[Saved entries]
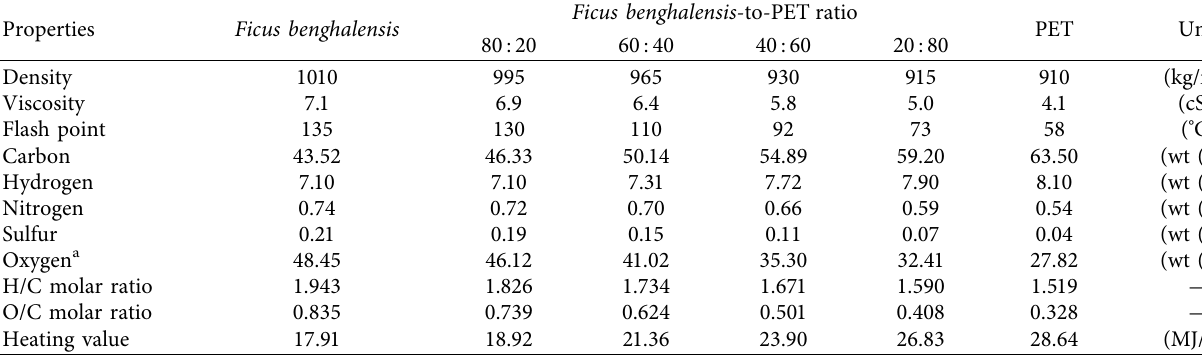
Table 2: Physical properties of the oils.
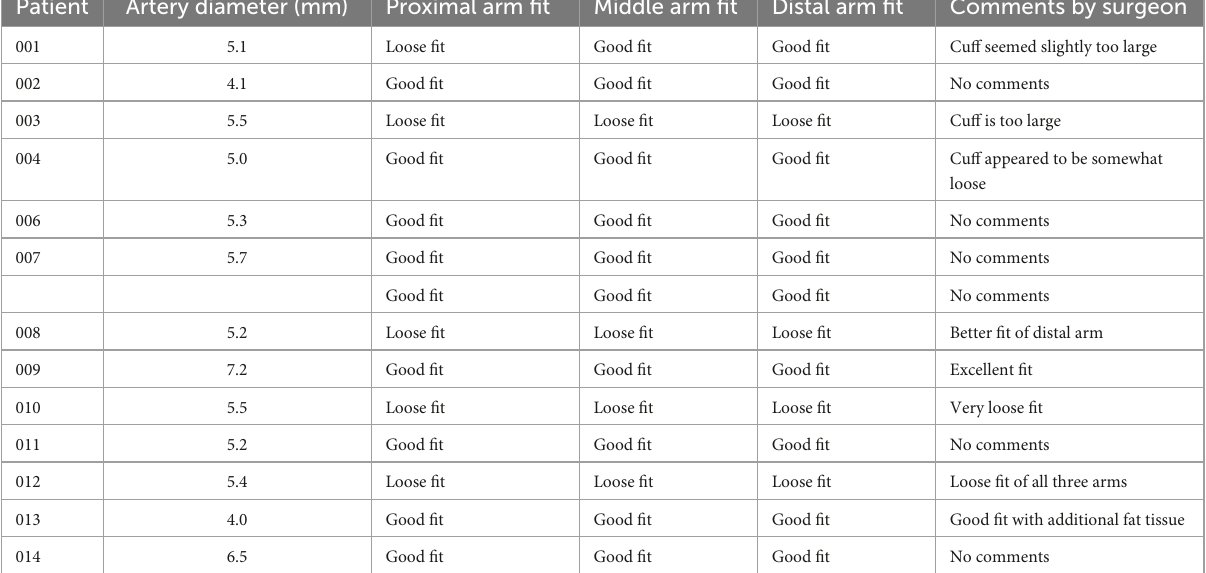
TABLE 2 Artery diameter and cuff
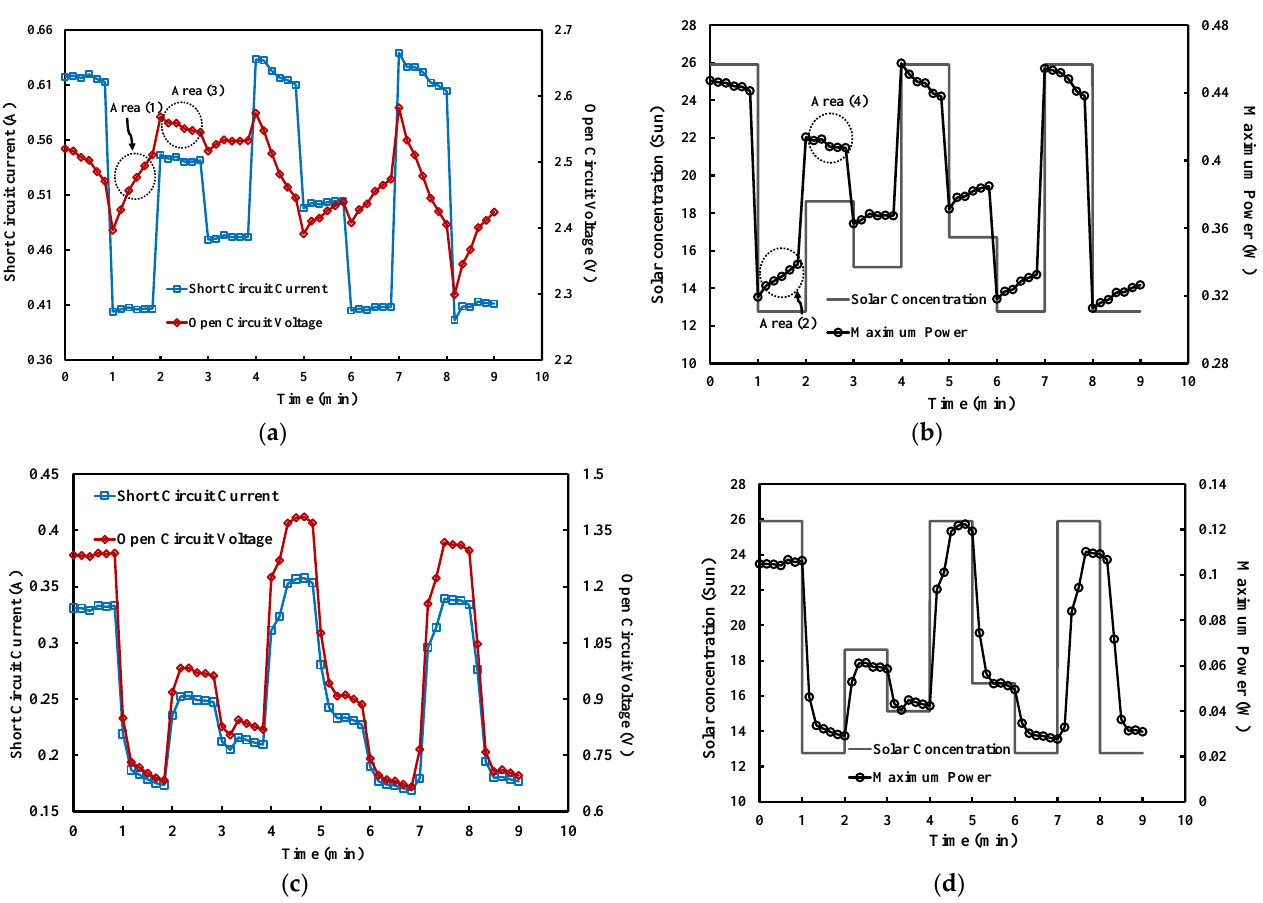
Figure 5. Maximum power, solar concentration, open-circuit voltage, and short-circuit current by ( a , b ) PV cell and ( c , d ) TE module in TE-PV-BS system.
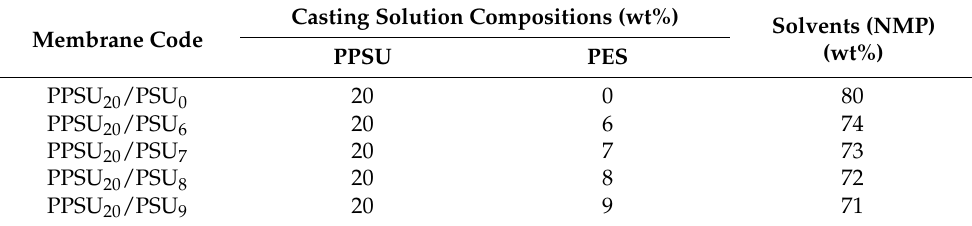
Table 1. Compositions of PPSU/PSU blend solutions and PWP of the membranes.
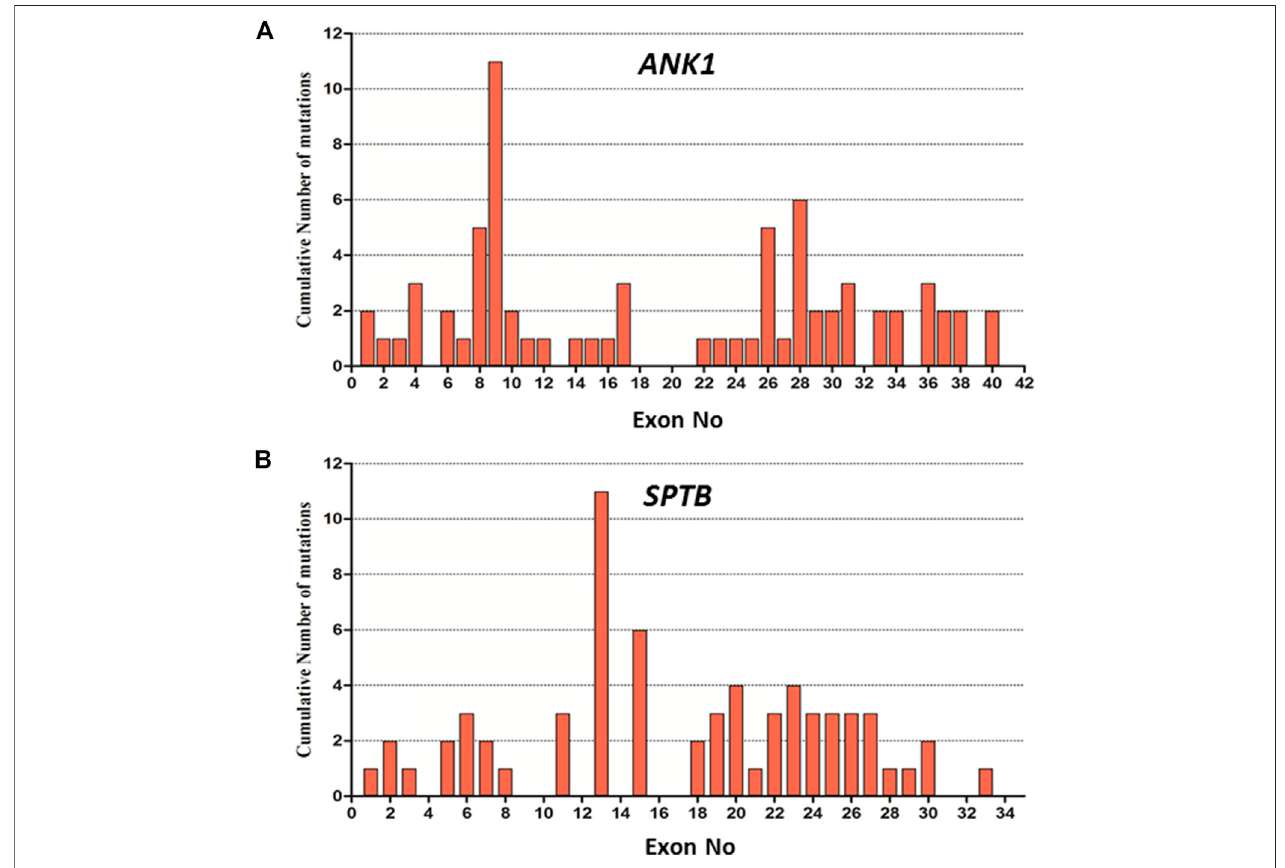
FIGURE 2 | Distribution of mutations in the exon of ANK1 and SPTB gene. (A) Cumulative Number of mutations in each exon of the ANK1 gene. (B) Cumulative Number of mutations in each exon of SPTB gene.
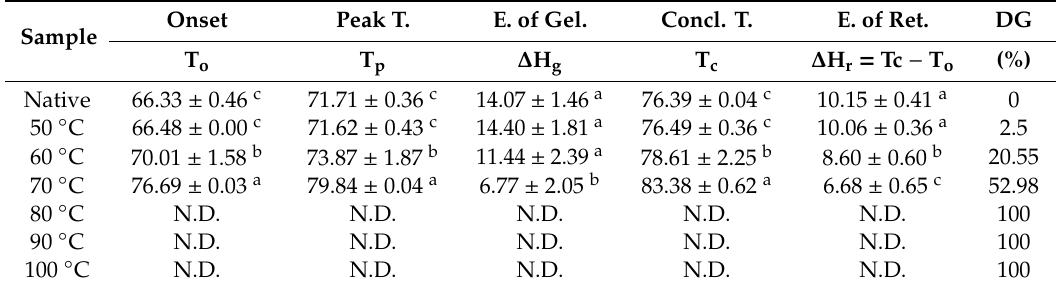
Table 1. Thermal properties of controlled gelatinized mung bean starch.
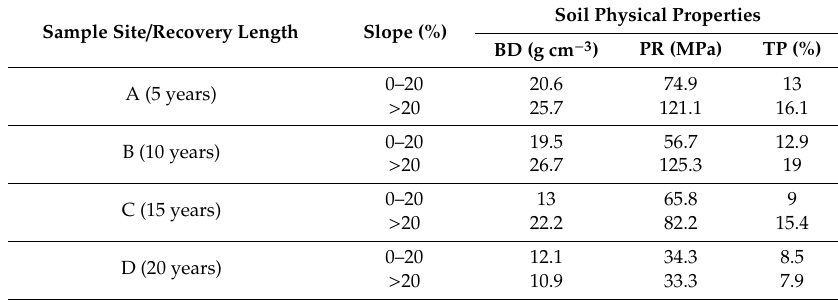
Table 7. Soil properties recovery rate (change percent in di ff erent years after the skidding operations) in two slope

* * *

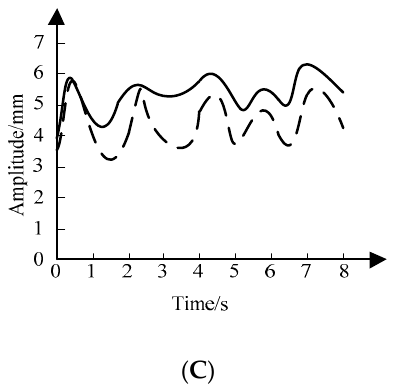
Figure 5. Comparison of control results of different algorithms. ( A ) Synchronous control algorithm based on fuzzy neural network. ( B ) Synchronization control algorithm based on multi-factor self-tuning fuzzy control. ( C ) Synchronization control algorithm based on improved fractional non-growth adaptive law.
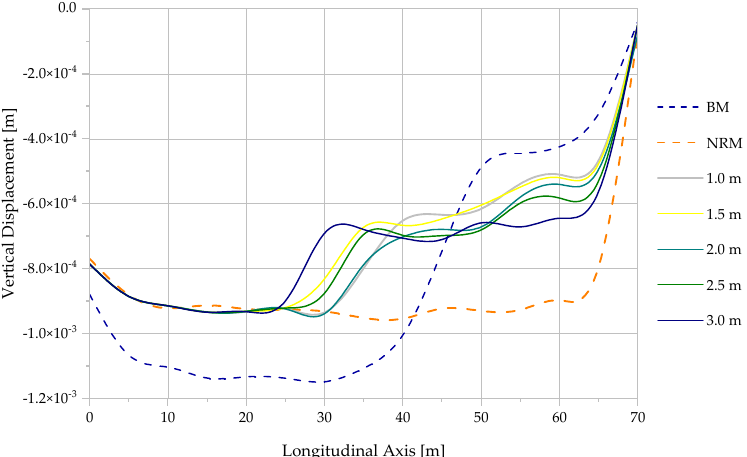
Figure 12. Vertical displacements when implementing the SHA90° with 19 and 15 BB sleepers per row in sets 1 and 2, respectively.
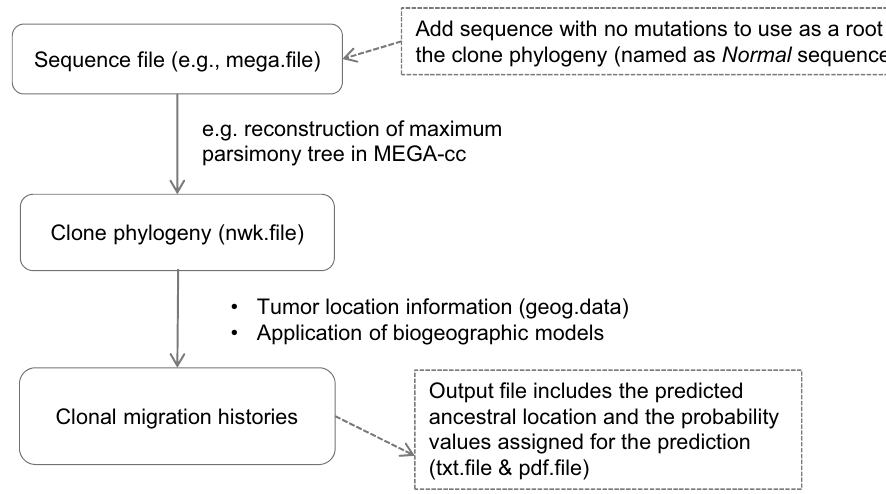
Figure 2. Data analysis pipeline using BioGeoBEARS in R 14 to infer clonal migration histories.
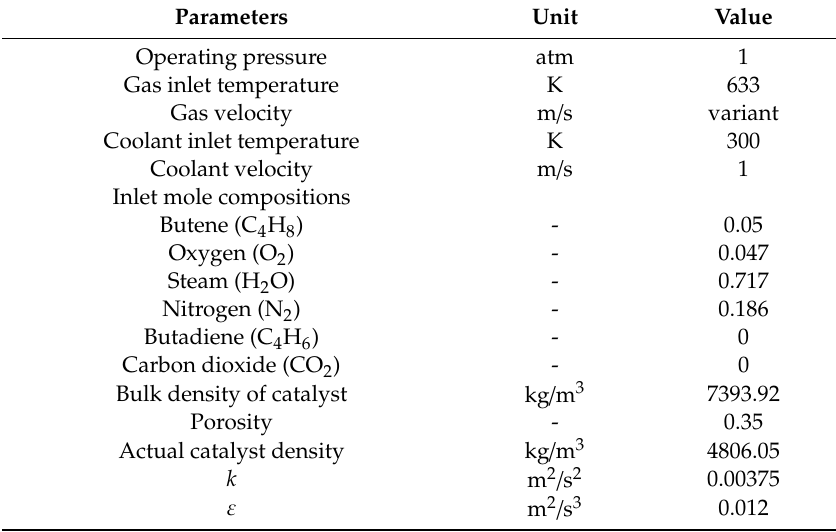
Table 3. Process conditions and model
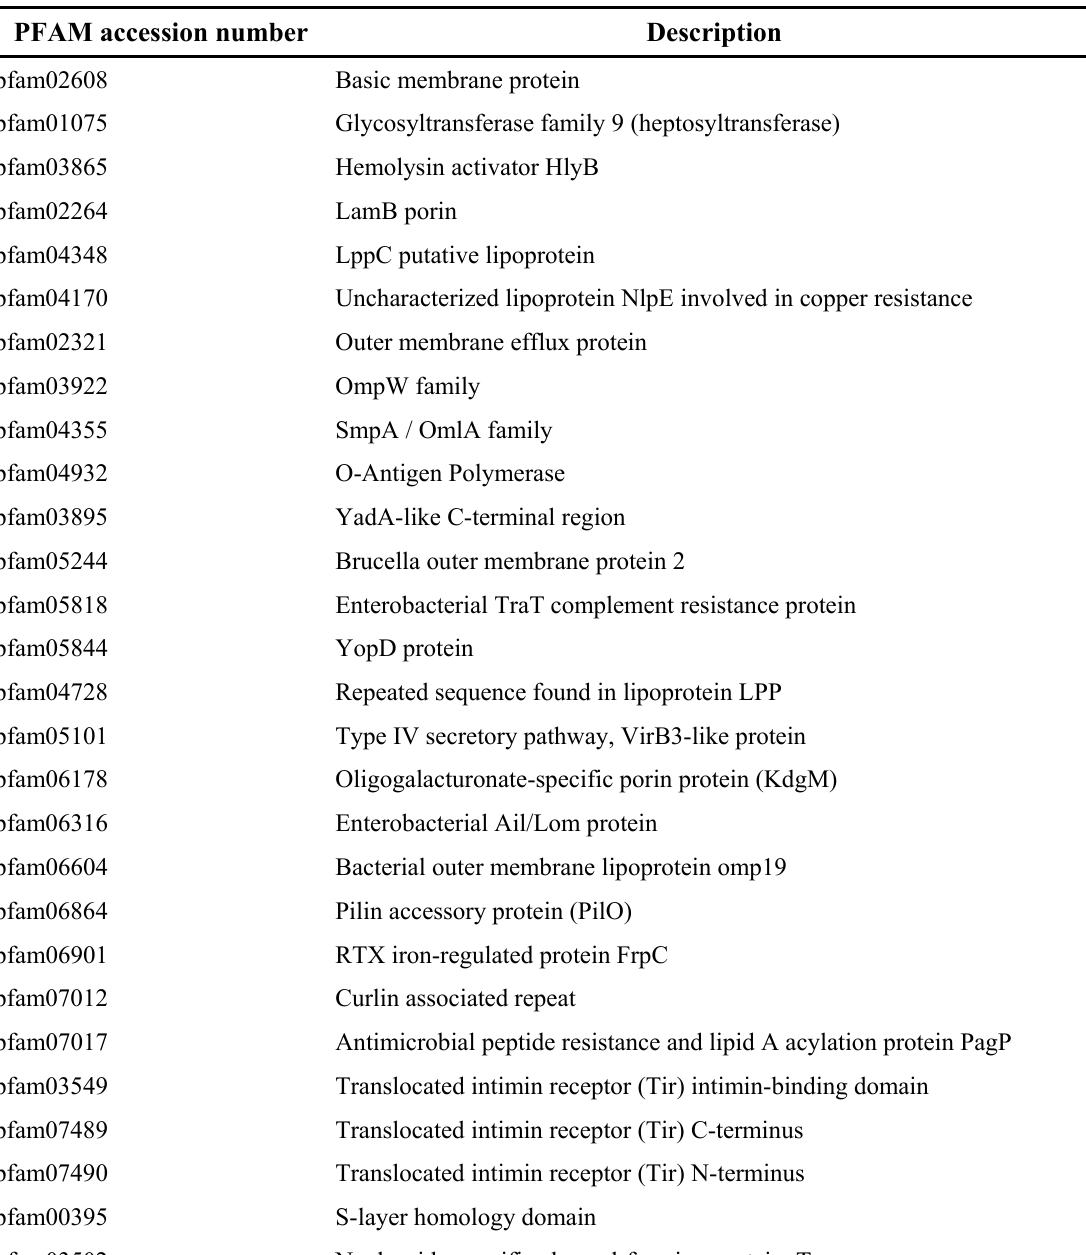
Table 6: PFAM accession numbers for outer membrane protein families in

Task item: Restate word for word the lines of the data above that begin at the line with "Figure 2. Data" and end at the line with "Table 6: PFAM", keeping both ends and dropping every picture.

Exercise result:
Figure 2. Data analysis pipeline using BioGeoBEARS in R 14 to infer clonal migration histories.
Table 3. Process conditions and model
Table 6: PFAM accession numbers for outer membrane protein families in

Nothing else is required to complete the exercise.